In case of a multi-label classification problem, the probabilities are given as a matrix, where each row and column corresponds to a query example and label, respectively. Each value in the matrix specifies the probability of the respective label being relevant to an example. Furthermore, as shown in the following example, all values are in the range [0, 1]:

[[0.98 0.23]
 [0.19 0.84]]

Following scikit-learn conventions, when dealing with single-label problems, the output format differs from the format used above. In the single-label case, a matrix with two columns is returned. The values in these columns correspond to the probability of the positive or negative class being correct for an example, respectively.
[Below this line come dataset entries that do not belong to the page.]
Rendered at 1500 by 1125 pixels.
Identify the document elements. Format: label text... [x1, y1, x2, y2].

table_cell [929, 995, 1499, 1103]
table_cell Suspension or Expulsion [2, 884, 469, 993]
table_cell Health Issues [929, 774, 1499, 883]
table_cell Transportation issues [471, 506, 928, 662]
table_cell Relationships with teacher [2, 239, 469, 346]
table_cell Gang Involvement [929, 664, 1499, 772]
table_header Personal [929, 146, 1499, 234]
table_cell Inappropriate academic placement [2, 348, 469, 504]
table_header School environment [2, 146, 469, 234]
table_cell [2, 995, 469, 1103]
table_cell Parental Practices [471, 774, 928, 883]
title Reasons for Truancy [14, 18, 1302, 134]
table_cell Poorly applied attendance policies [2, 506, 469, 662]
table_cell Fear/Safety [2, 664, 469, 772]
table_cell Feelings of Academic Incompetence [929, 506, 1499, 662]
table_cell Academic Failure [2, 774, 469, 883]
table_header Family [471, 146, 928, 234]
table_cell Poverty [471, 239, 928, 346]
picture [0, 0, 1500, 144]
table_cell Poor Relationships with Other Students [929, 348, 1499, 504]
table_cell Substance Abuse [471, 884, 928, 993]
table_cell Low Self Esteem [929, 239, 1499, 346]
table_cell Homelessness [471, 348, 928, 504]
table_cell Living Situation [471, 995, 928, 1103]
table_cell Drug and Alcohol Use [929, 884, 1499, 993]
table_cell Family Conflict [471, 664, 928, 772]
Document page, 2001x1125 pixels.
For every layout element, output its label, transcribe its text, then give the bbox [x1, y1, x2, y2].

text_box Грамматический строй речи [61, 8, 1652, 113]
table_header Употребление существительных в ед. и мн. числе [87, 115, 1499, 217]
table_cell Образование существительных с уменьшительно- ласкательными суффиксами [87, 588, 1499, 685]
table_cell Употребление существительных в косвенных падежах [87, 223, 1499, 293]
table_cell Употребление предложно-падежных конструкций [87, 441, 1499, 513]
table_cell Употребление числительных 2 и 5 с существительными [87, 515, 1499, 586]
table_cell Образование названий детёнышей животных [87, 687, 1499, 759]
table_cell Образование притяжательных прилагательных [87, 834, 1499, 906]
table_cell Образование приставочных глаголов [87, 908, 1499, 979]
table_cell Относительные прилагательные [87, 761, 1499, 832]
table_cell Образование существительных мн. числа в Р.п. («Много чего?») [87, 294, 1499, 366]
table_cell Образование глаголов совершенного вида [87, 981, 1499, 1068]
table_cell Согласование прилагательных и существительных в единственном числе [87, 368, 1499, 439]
Finally, it should be noted that the predict_proba function supports the same keyword arguments as previously described with regard to the predict function.

Predicting Scores

In addition to probabilities, the mlrl.boosting.BoomerClassifier may also provide real-valued scores as predictions. These scores are the raw predictions from which binary predictions and probabilities are derived. As shown in the example below, scores can be obtained from a fitted estimator via the function decision_function:

pred = clf.decision_function(x)
print(pred)

The scores are given as a matrix, where each row and column corresponds to a query example and label. As shown in the example below, a single score is in the range [\(-\infty\), \(+\infty\)]. It indicates whether the corresponding label is likely to be relevant to an example, if it is positive, or irrelevant, if it is negative. Moreover, the absolute value of a score corresponds to the confidence of the model being correct.

[[ 4.62 -2.48]
 [-1.92  3.34]]

The function decision_function supports the same keyword arguments as the predict function discussed earlier.

Accessing the Rules in a Model

In some cases it might be desirable to access the rule in a model that has been learned via the fit method. For this purpose, we provide a convenient API that is illustrated in the following example:

clf = clf.fit(x, y)

for rule in clf.model_:
    for condition in rule.body:
        print(f'{condition.feature_index}, {condition.comparator} {condition.threshold}')
    
    for prediction in rule.head:
        print(f'{prediction.output_index} {prediction.value}')

For details, we refer to the API reference of the classes RuleModel, Rule, Condition and Prediction.